## [DATA TO EXAMINE]
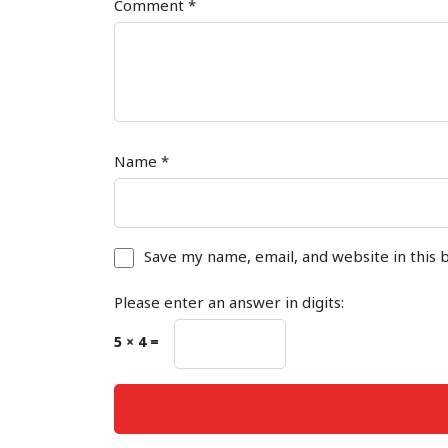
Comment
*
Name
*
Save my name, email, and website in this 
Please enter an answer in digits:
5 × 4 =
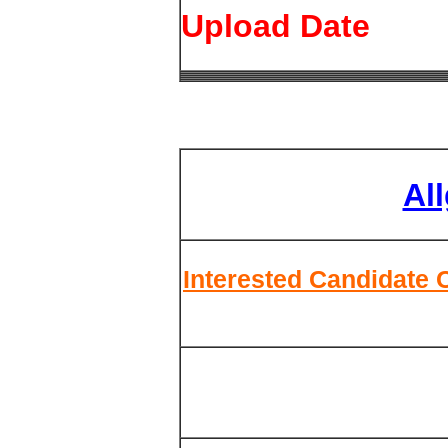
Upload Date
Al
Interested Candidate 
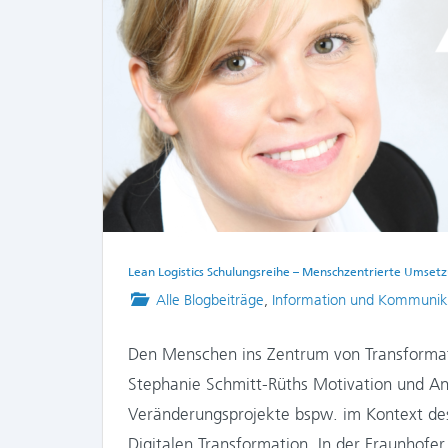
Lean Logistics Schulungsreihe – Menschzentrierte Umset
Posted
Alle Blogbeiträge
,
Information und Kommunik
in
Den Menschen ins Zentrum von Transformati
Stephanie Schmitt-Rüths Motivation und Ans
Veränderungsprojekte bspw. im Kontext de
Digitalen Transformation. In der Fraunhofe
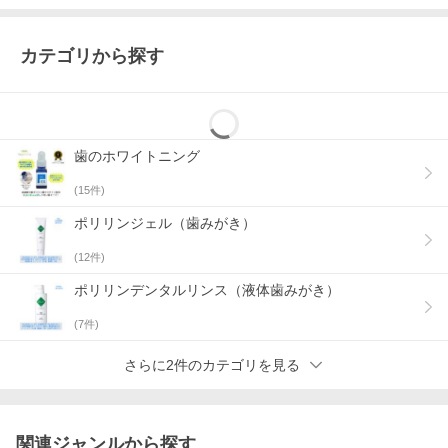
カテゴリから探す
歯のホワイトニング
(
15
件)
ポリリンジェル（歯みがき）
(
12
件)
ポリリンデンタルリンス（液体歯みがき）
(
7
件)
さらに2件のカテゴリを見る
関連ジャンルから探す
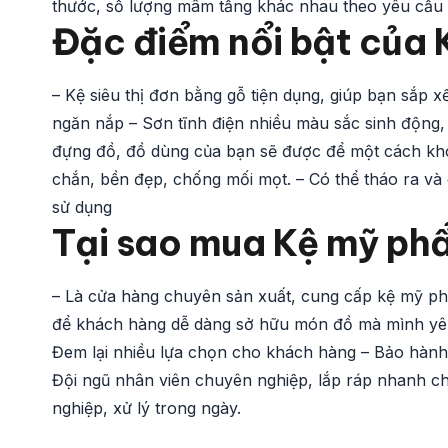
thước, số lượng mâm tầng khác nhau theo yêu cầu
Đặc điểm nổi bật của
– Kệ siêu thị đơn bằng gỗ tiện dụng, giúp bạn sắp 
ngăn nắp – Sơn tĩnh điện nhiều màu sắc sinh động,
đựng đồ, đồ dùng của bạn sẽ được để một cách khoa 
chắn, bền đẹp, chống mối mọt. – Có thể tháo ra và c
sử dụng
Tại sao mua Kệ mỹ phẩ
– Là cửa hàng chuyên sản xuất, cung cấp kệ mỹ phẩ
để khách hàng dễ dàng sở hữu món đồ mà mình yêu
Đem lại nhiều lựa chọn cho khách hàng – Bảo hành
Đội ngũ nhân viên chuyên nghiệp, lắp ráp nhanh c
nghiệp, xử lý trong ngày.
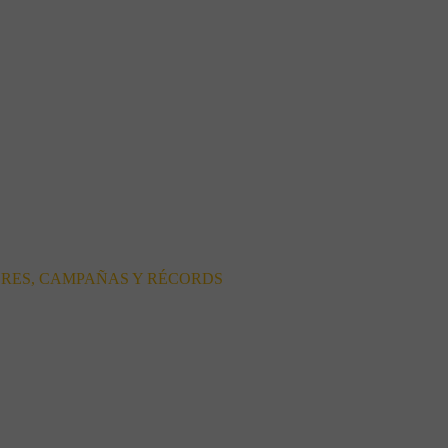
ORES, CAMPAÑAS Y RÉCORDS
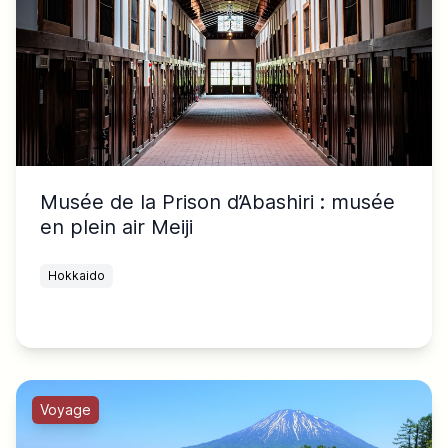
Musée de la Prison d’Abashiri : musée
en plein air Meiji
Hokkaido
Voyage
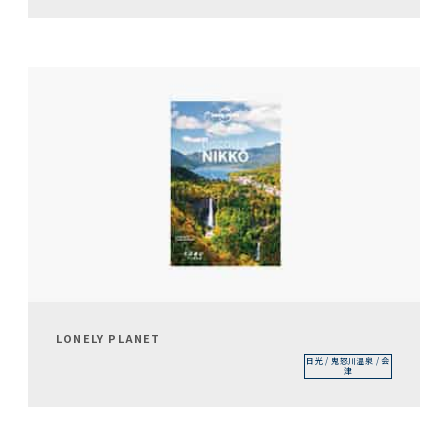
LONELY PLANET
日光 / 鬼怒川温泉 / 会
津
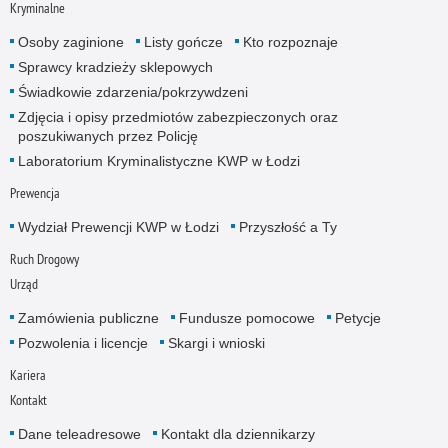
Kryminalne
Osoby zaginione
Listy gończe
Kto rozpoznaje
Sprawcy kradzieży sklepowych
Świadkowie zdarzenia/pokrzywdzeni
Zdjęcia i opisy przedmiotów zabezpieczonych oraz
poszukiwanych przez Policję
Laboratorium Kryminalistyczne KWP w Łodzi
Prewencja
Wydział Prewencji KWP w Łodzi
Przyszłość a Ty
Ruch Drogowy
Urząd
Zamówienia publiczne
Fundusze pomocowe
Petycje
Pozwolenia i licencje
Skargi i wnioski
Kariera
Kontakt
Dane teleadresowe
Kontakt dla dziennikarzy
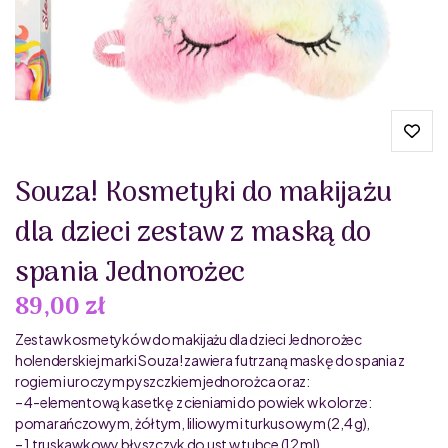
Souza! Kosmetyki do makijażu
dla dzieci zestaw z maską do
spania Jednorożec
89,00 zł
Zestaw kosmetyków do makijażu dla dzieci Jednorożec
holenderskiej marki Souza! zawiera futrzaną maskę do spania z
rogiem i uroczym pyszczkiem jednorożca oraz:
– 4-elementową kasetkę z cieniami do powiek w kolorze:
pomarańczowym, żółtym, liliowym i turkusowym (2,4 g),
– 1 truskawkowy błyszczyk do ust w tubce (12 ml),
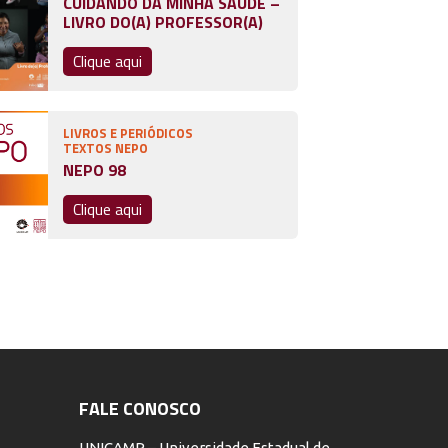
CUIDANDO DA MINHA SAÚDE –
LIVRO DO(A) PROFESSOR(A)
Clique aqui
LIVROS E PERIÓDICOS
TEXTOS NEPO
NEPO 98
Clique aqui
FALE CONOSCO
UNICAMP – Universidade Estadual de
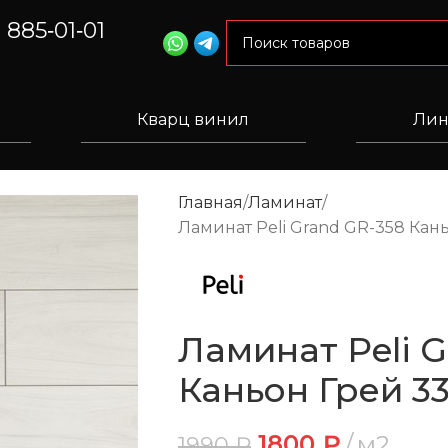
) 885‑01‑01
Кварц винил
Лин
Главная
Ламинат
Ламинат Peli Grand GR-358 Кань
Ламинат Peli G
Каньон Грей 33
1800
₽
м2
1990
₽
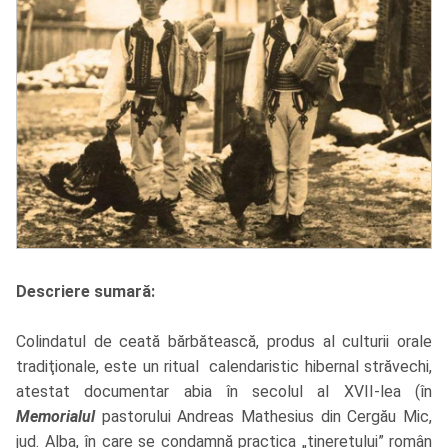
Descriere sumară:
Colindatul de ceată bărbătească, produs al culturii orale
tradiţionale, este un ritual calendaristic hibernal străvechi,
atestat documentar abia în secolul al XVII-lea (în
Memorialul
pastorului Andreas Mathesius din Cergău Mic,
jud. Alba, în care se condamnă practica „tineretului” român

## [PROBLEM REQUIREMENTS]
Using the records above, count every line that includes the word "nhiều", and state the number only.

## [ANSWER BOX]
2